Protesters blame Maduro -- heir of the leftist "Bolivarian revolution" launched by the late Hugo Chavez in 1999 -- for an economic crisis marked by severe shortages of food, medicine and basic goods.

Maduro says the protests seeking to oust him are supported by Washington.

On Thursday, Maduro said the opposition was ready to begin dialogue, but his opponents denied the claim, saying the only way forward would be to call new elections.

In a posting on Twitter, senior opposition leader Henrique Capriles slammed Maduro as a "dictator" and "mythomaniac."

"No one believes him, however, about dialogue, which the Venezuelans will do with their VOTE!" he wrote.

- Shot in the head -

Pressure on Maduro has been mounting since 2014, as falling prices for Venezuela's crucial oil exports have sent the once-booming economy into a tailspin.

The crisis escalated after March 30 when the Supreme Court moved to seize the powers of the legislature, the only lever of state authority not controlled by Maduro and his allies.

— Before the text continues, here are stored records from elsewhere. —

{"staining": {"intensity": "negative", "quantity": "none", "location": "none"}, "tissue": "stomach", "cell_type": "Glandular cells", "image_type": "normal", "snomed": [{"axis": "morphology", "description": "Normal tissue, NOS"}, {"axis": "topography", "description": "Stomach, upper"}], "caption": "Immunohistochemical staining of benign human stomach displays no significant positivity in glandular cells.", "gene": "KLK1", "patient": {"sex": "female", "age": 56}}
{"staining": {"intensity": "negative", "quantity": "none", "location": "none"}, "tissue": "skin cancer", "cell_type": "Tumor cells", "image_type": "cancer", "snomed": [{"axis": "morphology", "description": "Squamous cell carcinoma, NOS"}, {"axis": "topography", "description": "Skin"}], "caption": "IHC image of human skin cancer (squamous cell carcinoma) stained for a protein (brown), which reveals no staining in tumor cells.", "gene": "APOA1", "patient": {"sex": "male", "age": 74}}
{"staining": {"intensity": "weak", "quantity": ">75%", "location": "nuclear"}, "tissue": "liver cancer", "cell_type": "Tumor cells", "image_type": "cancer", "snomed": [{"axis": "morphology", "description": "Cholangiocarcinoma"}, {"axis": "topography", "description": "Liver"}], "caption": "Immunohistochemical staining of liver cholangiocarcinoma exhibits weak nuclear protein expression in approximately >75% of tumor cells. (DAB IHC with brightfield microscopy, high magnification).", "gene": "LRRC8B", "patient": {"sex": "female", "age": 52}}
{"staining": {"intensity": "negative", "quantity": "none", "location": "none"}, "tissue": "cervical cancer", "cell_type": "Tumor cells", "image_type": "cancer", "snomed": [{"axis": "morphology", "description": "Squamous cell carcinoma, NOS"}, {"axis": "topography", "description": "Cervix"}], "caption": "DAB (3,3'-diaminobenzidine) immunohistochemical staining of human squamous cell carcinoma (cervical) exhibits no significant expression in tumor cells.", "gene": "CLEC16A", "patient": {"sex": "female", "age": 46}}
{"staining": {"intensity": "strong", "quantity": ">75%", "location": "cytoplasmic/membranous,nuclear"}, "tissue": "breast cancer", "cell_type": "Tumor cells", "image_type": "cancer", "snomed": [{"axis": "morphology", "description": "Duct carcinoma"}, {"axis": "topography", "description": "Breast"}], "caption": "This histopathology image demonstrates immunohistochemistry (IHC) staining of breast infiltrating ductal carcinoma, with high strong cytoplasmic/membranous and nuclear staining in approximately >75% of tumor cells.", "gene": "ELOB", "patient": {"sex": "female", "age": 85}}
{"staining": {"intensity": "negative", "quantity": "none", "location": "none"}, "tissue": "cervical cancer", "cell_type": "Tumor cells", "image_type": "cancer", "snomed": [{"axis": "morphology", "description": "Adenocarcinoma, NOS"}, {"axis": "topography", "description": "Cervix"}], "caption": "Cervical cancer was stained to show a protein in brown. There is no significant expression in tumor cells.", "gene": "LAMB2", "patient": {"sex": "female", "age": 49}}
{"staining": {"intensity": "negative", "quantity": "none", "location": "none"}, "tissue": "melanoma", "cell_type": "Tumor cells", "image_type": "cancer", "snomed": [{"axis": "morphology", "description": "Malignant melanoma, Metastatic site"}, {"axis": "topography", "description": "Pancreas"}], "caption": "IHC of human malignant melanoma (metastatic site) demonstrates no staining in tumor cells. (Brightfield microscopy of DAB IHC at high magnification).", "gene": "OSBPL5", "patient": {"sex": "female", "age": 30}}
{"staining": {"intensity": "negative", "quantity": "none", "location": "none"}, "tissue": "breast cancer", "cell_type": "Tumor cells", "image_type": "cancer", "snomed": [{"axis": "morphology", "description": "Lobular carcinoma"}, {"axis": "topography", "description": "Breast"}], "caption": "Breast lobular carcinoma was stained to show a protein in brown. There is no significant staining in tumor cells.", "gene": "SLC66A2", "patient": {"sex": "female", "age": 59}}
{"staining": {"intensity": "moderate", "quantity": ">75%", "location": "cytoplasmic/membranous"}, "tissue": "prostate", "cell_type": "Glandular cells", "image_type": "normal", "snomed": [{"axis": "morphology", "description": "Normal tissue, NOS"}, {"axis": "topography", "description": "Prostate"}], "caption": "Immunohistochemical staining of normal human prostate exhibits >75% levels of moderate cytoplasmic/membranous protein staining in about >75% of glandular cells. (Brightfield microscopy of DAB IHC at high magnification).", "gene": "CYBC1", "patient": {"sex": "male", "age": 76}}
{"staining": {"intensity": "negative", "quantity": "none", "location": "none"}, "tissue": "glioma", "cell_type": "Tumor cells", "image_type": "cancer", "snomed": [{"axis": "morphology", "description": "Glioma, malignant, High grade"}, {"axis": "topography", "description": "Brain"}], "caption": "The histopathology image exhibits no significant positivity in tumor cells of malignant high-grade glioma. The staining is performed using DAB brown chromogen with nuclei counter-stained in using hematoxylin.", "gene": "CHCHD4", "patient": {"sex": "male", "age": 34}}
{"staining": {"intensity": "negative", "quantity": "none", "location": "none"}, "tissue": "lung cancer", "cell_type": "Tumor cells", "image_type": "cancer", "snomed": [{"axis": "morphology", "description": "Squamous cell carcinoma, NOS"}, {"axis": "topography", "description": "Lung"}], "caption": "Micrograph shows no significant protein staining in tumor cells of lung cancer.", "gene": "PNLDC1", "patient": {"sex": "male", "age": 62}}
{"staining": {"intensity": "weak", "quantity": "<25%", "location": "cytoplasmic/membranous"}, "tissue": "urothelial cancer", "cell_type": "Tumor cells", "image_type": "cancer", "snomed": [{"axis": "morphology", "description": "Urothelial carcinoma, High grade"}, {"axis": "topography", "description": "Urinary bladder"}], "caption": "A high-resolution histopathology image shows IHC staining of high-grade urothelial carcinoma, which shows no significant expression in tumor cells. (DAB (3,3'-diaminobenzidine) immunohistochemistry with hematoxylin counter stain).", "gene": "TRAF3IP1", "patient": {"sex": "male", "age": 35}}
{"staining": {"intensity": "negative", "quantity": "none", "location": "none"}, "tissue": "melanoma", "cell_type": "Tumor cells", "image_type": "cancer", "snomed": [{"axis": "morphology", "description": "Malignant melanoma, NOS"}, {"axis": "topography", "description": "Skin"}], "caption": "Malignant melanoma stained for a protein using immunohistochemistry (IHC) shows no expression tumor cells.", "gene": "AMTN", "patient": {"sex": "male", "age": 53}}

Hundreds took part in Wednesday's marches during which a 17-year-old teenager and a 23-year-old woman died after being shot in the head by masked gunmen.

Maduro's camp said a soldier outside Caracas was also killed.

Looting also erupted with businesses ransacked in western Caracas and people carting off food and beer, residents said.

The opposition accuses Maduro of letting state forces and gangs of armed thugs violently repress demonstrators.

Interior Minister Nestor Reverol said one person had been arrested for the soldier's death, and prosecutors say they are investigating the other two protest deaths.

- Calls for calm -

The escalation of Venezuela's political crisis has galvanized the often divided opposition in its efforts to force Maduro from power.

The president, in turn, has urged his supporters, the military and civilian militias to defend the "revolution."

International concern over the situation is growing, with UN Secretary-General Antonio Guterres on Thursday urging all sides to make "concrete gestures" to ease the tension and the European Union urging the parties to "de-escalate" the conflict.

The opposition has urged the military -- a pillar of Maduro's power -- to abandon him.

But Defense Minister General Vladimir Padrino Lopez has pledged the army's "unconditional loyalty."

Figures published by pollster Venebarometro show seven in 10 Venezuelans disapprove of Maduro, whose term does not end until 2019.

The president said Wednesday he was willing to face his opponents at the ballot box in order to put "interventionist right-wingers in their place."

The next presidential election only due in December 2018.